False Cares

And so, each of you should first examine what he considers his own family, money, or estate. And when he has reckoned what all this avails him, and understands that it avails him nothing, then only can he be my disciple. And upon hearing this a man said: `That is very well, if there be indeed a life of the spirit. But what if one abandons all, and there be no such life?´
To this Jesus said: `Not so; everyone knows the life of the spirit. You all know it; but you do not know that which you know. Not because you doubt, but because you are drawn away from the true life by false cares, and excuse yourselves from it.´
Leo Tolstoy: The Gospel In Brief, pp 115-116

We can trust the process – of life and recovery. We do not have to control, obsess, or become hypervigilant. We may not always understand where we are going, or what’s being worked out in us, but we can trust that something good is happening.
Melody Beattie

The life of the spirit. This is the theme to which the Christ returns again and again. What could possibly be meant by this? What we were taught as children in conservative Catholic Ireland was merely a strict moral code: Do this and you go to heaven; do that and you go to hell. The chips were stacked against us from the beginning and many of us really believed that, not only were we destined for hell, but that we thoroughly deserved it. That is as far as the teaching (not really teaching but indoctrination) went.

The words of Christ quoted above require examination on a much deeper level if they are to be truly grasped. Not even a Jesuit education of fourteen years’ duration could bring forth such an examination. It was left up to the circumstances of the later unfolding life as to whether the message would reach the recipient or not.

The first half of any human life is about `setting up shop´ in this material world of ours. In my case this consisted of finding and defending my place in the hierarchy of a large extended family, doing my best to `earn´ the physical and emotional attention that young children need as much as they need oxygen, in order to survive.

Data records:
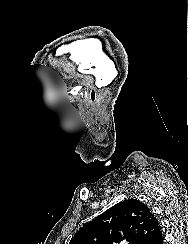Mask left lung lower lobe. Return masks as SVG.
Segmentation results:
<instances>
[{"label":"left lung lower lobe","mask_w":188,"mask_h":244,"mask_svg":"<svg viewBox=\"0 0 188 244\" xmlns=\"http://www.w3.org/2000/svg\"><path fill=\"white\" fill-rule=\"evenodd\" d=\"M148 244H164L160 225H158V227L156 228Z\"/></svg>","instance_id":"obj_1"}]
</instances>
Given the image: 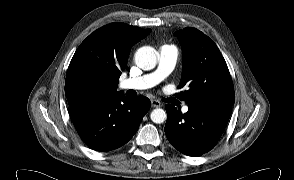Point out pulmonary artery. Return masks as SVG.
Returning <instances> with one entry per match:
<instances>
[{"label":"pulmonary artery","instance_id":"pulmonary-artery-1","mask_svg":"<svg viewBox=\"0 0 294 180\" xmlns=\"http://www.w3.org/2000/svg\"><path fill=\"white\" fill-rule=\"evenodd\" d=\"M177 49L172 45H164L159 50V62L157 69L140 77L124 80L120 87L123 90H144L151 88L164 80L174 69L177 60ZM188 106L182 108L187 112Z\"/></svg>","mask_w":294,"mask_h":180}]
</instances>
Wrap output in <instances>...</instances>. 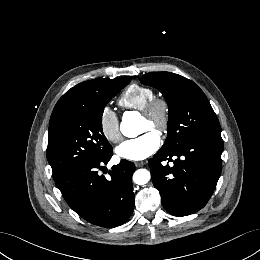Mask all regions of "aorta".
I'll return each mask as SVG.
<instances>
[{
    "label": "aorta",
    "instance_id": "obj_1",
    "mask_svg": "<svg viewBox=\"0 0 260 260\" xmlns=\"http://www.w3.org/2000/svg\"><path fill=\"white\" fill-rule=\"evenodd\" d=\"M120 130L123 135L130 138L136 137L141 131L137 120L128 115L123 116L120 124ZM150 178L151 175L147 169H138L133 174V181L137 185H144L148 183Z\"/></svg>",
    "mask_w": 260,
    "mask_h": 260
}]
</instances>
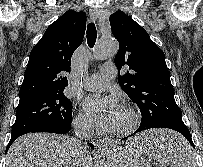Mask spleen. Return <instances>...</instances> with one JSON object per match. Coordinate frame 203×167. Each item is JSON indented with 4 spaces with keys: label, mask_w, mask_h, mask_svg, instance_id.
I'll list each match as a JSON object with an SVG mask.
<instances>
[{
    "label": "spleen",
    "mask_w": 203,
    "mask_h": 167,
    "mask_svg": "<svg viewBox=\"0 0 203 167\" xmlns=\"http://www.w3.org/2000/svg\"><path fill=\"white\" fill-rule=\"evenodd\" d=\"M140 152L171 167H196L190 147L182 136L167 131H156L146 139Z\"/></svg>",
    "instance_id": "spleen-1"
}]
</instances>
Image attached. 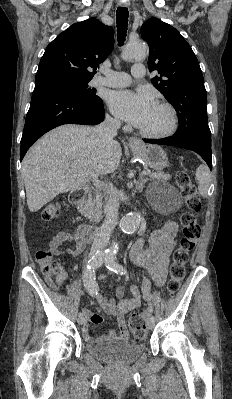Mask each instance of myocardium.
Returning a JSON list of instances; mask_svg holds the SVG:
<instances>
[{
    "instance_id": "myocardium-1",
    "label": "myocardium",
    "mask_w": 232,
    "mask_h": 399,
    "mask_svg": "<svg viewBox=\"0 0 232 399\" xmlns=\"http://www.w3.org/2000/svg\"><path fill=\"white\" fill-rule=\"evenodd\" d=\"M155 104L159 105L167 110V112L170 116V124H169L168 128L160 133H157V134H148V133H144L137 129V134L143 139L156 141V140L166 139V138L172 136L176 132V130L178 128V115H177V111L174 108V106L167 102L156 101Z\"/></svg>"
}]
</instances>
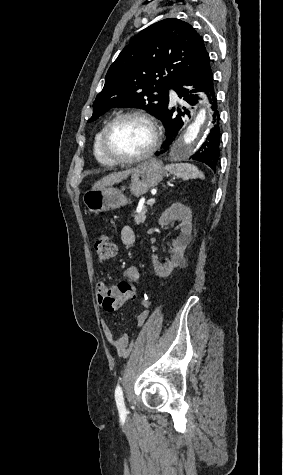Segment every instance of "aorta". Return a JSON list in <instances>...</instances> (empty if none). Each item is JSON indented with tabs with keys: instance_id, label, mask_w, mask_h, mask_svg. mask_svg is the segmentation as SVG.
Returning <instances> with one entry per match:
<instances>
[{
	"instance_id": "obj_1",
	"label": "aorta",
	"mask_w": 283,
	"mask_h": 475,
	"mask_svg": "<svg viewBox=\"0 0 283 475\" xmlns=\"http://www.w3.org/2000/svg\"><path fill=\"white\" fill-rule=\"evenodd\" d=\"M212 116L206 106L200 108L186 128L178 135L169 150V156L173 159H182L191 156L205 140L212 126Z\"/></svg>"
}]
</instances>
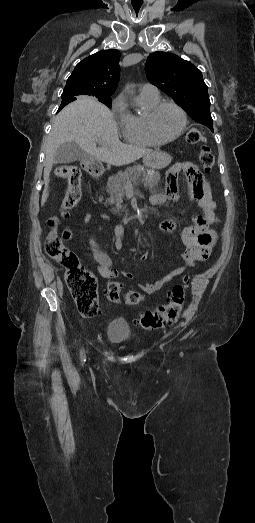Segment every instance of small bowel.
<instances>
[{
	"mask_svg": "<svg viewBox=\"0 0 255 523\" xmlns=\"http://www.w3.org/2000/svg\"><path fill=\"white\" fill-rule=\"evenodd\" d=\"M181 168L185 172L188 180L190 196L198 202L202 215L194 217V225L186 227L182 231L181 237L185 246V251L182 254L184 265L170 270L166 275L152 283H140V289L146 294H152L160 290L165 284L178 277L187 268L193 267L197 261H205L208 259L216 241V233L212 226L217 224L219 219L215 213L216 204L213 201L210 186L195 164L187 162L181 165ZM168 197L172 199L177 197L176 184L171 185ZM165 199L164 196L157 195L152 197L151 202L157 205L164 202ZM101 217L107 218L104 214ZM92 220L93 216L91 214H87L84 217L85 223H91ZM177 226L176 220L168 219L160 222L159 229L164 232H172ZM123 236L124 226L122 224L116 225L114 228L115 249L121 250L123 248ZM63 239H70L69 230L64 232ZM92 252L94 260L97 263V270L102 278L110 279L117 276L118 271L112 267V259L106 252L101 250L94 241L92 243ZM148 257L149 253L145 252L141 255L140 260H146ZM121 274L128 279L133 278L131 272L122 271Z\"/></svg>",
	"mask_w": 255,
	"mask_h": 523,
	"instance_id": "small-bowel-1",
	"label": "small bowel"
}]
</instances>
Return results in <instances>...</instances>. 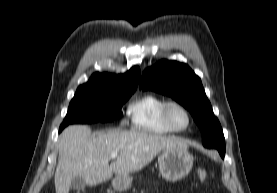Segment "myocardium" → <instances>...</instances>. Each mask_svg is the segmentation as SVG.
Listing matches in <instances>:
<instances>
[{"instance_id":"1","label":"myocardium","mask_w":277,"mask_h":193,"mask_svg":"<svg viewBox=\"0 0 277 193\" xmlns=\"http://www.w3.org/2000/svg\"><path fill=\"white\" fill-rule=\"evenodd\" d=\"M172 107H178L185 113V115L187 117V125L184 128H176L172 124V122L170 120V116H169V112ZM162 120H163L164 125L171 132H174V133L185 132L190 128V126L192 124V116H191L190 111L188 110V108L185 105H183L182 103H180L178 101H167L166 102V104L164 105L163 110H162Z\"/></svg>"}]
</instances>
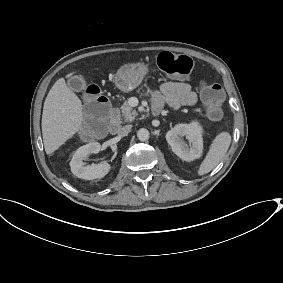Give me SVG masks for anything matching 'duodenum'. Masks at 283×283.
Returning a JSON list of instances; mask_svg holds the SVG:
<instances>
[{"instance_id": "duodenum-1", "label": "duodenum", "mask_w": 283, "mask_h": 283, "mask_svg": "<svg viewBox=\"0 0 283 283\" xmlns=\"http://www.w3.org/2000/svg\"><path fill=\"white\" fill-rule=\"evenodd\" d=\"M105 108L107 109V107L105 106ZM161 111V108L157 105H154L152 108V112L154 115H158ZM120 130V120L117 114H114L108 124V131L110 133H118Z\"/></svg>"}]
</instances>
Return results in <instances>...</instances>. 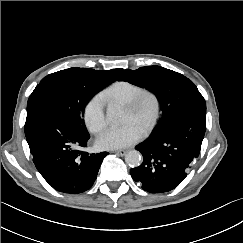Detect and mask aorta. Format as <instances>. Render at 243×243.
<instances>
[{
  "label": "aorta",
  "mask_w": 243,
  "mask_h": 243,
  "mask_svg": "<svg viewBox=\"0 0 243 243\" xmlns=\"http://www.w3.org/2000/svg\"><path fill=\"white\" fill-rule=\"evenodd\" d=\"M106 118L110 123H117L120 118V110L117 107H109ZM125 162L130 167H138L142 162V156L139 151L131 150L125 155Z\"/></svg>",
  "instance_id": "obj_1"
}]
</instances>
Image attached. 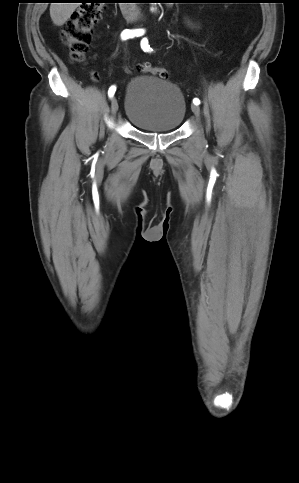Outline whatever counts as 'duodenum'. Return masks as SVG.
<instances>
[{"label": "duodenum", "mask_w": 299, "mask_h": 483, "mask_svg": "<svg viewBox=\"0 0 299 483\" xmlns=\"http://www.w3.org/2000/svg\"><path fill=\"white\" fill-rule=\"evenodd\" d=\"M122 5V13L129 21H138L141 17L138 6L133 0H124Z\"/></svg>", "instance_id": "obj_1"}]
</instances>
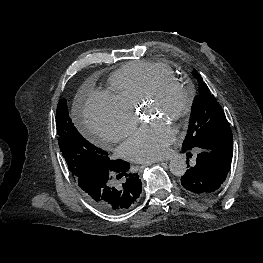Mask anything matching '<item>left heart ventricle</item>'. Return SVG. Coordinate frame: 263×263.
I'll return each instance as SVG.
<instances>
[{
    "instance_id": "left-heart-ventricle-1",
    "label": "left heart ventricle",
    "mask_w": 263,
    "mask_h": 263,
    "mask_svg": "<svg viewBox=\"0 0 263 263\" xmlns=\"http://www.w3.org/2000/svg\"><path fill=\"white\" fill-rule=\"evenodd\" d=\"M183 96L176 90L169 91L161 100L149 102L145 112L151 117L172 120L173 114L181 107Z\"/></svg>"
}]
</instances>
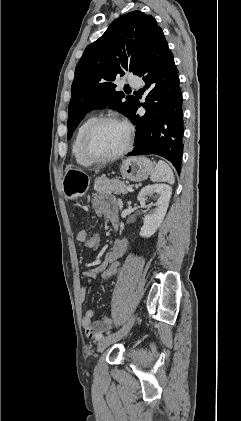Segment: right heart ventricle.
Listing matches in <instances>:
<instances>
[{"instance_id": "1", "label": "right heart ventricle", "mask_w": 241, "mask_h": 421, "mask_svg": "<svg viewBox=\"0 0 241 421\" xmlns=\"http://www.w3.org/2000/svg\"><path fill=\"white\" fill-rule=\"evenodd\" d=\"M96 118L94 116H89L86 118L77 128L73 142H72V155L75 159V161L81 165V166H90L93 164L92 161H90L82 152V138L86 131V129L89 127V125L95 120Z\"/></svg>"}]
</instances>
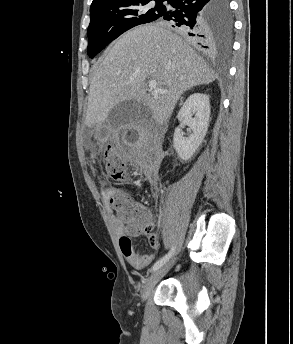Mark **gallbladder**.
<instances>
[{
  "label": "gallbladder",
  "instance_id": "obj_1",
  "mask_svg": "<svg viewBox=\"0 0 293 344\" xmlns=\"http://www.w3.org/2000/svg\"><path fill=\"white\" fill-rule=\"evenodd\" d=\"M147 108L137 101H123L115 105L108 114L104 124L97 130V138L105 139L111 128H119L139 120Z\"/></svg>",
  "mask_w": 293,
  "mask_h": 344
}]
</instances>
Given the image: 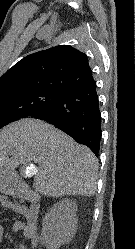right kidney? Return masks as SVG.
Wrapping results in <instances>:
<instances>
[{"mask_svg": "<svg viewBox=\"0 0 135 249\" xmlns=\"http://www.w3.org/2000/svg\"><path fill=\"white\" fill-rule=\"evenodd\" d=\"M77 206L67 198L56 203L42 222L41 243L47 249H59L77 230Z\"/></svg>", "mask_w": 135, "mask_h": 249, "instance_id": "1", "label": "right kidney"}]
</instances>
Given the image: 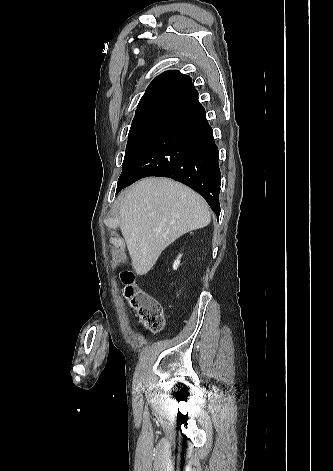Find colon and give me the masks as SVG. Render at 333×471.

Task requirements: Pick up the False Cares essay where it stops, continuing after its last sentence about a young child earning attention in a large extended family.

Answer to this task:
Then came some hefty challenges. The early death of both parents, a civil war raging in the north of our island, a sense of hopelessness as the superpowers built up arsenals of thousand of nuclear warheads, explaining that this was the only way to secure `peace´.

Personal challenges too. To adhere to the dogma which had been so well indoctrinated or to risk breaking out? Let it suffice to say that by the age of eighteen, I was the perfect storm waiting to be unleashed upon the world, fuelled by anger, grief, resentment, and a large portion of alienation.

Yet the `establishment´ of my person as a functioning member of our society still lay ahead. What to do when I grow up? Having ditched university in a condescending attitude of `knowing better´ than everybody, especially my professors, the only viable option seemed a leap of faith, in the form of emigration. My compatriots had had much practice in this over the preceding centuries; looking back it seems to have been perhaps pre-programmed in my case.

On arrival in Germany in 1980, it became obvious that there were ample opportunities for a guy like me, who – as the fifth of ten children – had developed a capacity for getting things done. In fact, this worked out so well that doors began to open and a twenty-year career in international management in the corporate world followed. That storm, the causes of which had never been adequately treated, had been internalised, in the form of alcoholic drinking and addictive weed consumption.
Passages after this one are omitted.